John’s paid work history prior to 2008 was that after obtaining a diploma in valuation and farm management from Lincoln University, he had worked in a number of industries and management roles. Significantly, for present purposes, these included working as an appraiser for the Rural Bank, Chief Executive for the Nelson/Marlborough Combined Rural Traders, and Chief Executive for the Ngāti Rārua Ātiawa Iwi Trust. In the latter role, he was responsible for managing aspects of the Iwi’s investment portfolio, including the management of a 95 lot subdivision in Motueka. Finally, the building company (for whom he was still working in 2008) had interests in residential development.
This paid employment history meant John had significant work experience in business and land development, experience that was a key reason for his selection as an initial trustee and experience which we are satisfied brought him within the scope of the charging clause.
That however is not the end of the story. The fact that the trust instrument authorises the payment of the cost of services rendered by the trustee, does not mean the trustee has an unfettered discretion as to the amount. The fees must still be reasonable and just.[71]
[71]Re Wells [1962] 1 WLR 874, [162] 2 All ER 826 (CA) at 879 per Lord Russell; and Lynton Tucker, Nicholas Le Poidevin and James Brightwell Lewin on Trusts (20th ed, Thomson Reuters, London, 2020) vol 1 at [20-013]. See also Ngai Tai Ki Tamaki Tribal Trust v Karaka [2012] NZCA 268, [2015] NZAR 266 at [58].

[Stored records]

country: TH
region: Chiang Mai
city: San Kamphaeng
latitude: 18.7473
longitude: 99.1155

---

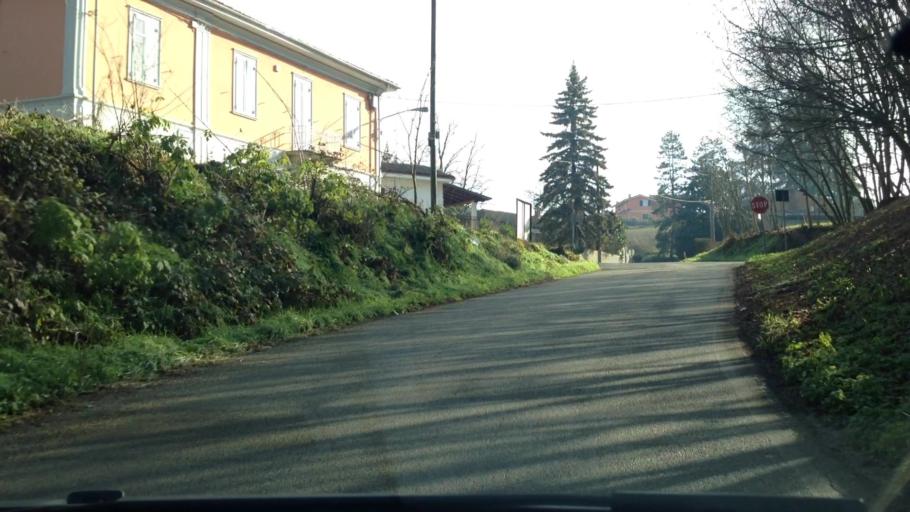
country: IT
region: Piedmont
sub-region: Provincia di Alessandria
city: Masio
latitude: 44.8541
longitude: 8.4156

Problems to solve:
A: Decide whether each statement below agrees with the passage on trustee fees. Answer yes or no for each, quoting the words of the passage that decide it.
(i) John earned a diploma in valuation and farm management from Lincoln University.
(ii) As Chief Executive for the Ngāti Rārua Ātiawa Iwi Trust, John managed a 95 lot subdivision in Nelson.
(iii) Because the trust instrument authorizes payment for the trustee's services, the trustee may set any amount.
B: Please explain, in one to three sentences, why the passage on trustee fees treats John as coming within the scope of the charging clause.

Results of the exercise:
A:
(i) Yes: "after obtaining a diploma in valuation and farm management from Lincoln University"
(ii) No: "including the management of a 95 lot subdivision in Motueka"
(iii) No: "does not mean the trustee has an unfettered discretion as to the amount"

B: John's paid employment history gave him significant work experience in business and land development. That experience included work as an appraiser, two chief executive roles and managing a 95 lot subdivision. It was a key reason he was chosen as an initial trustee, and the court is satisfied that it brought him within the charging clause.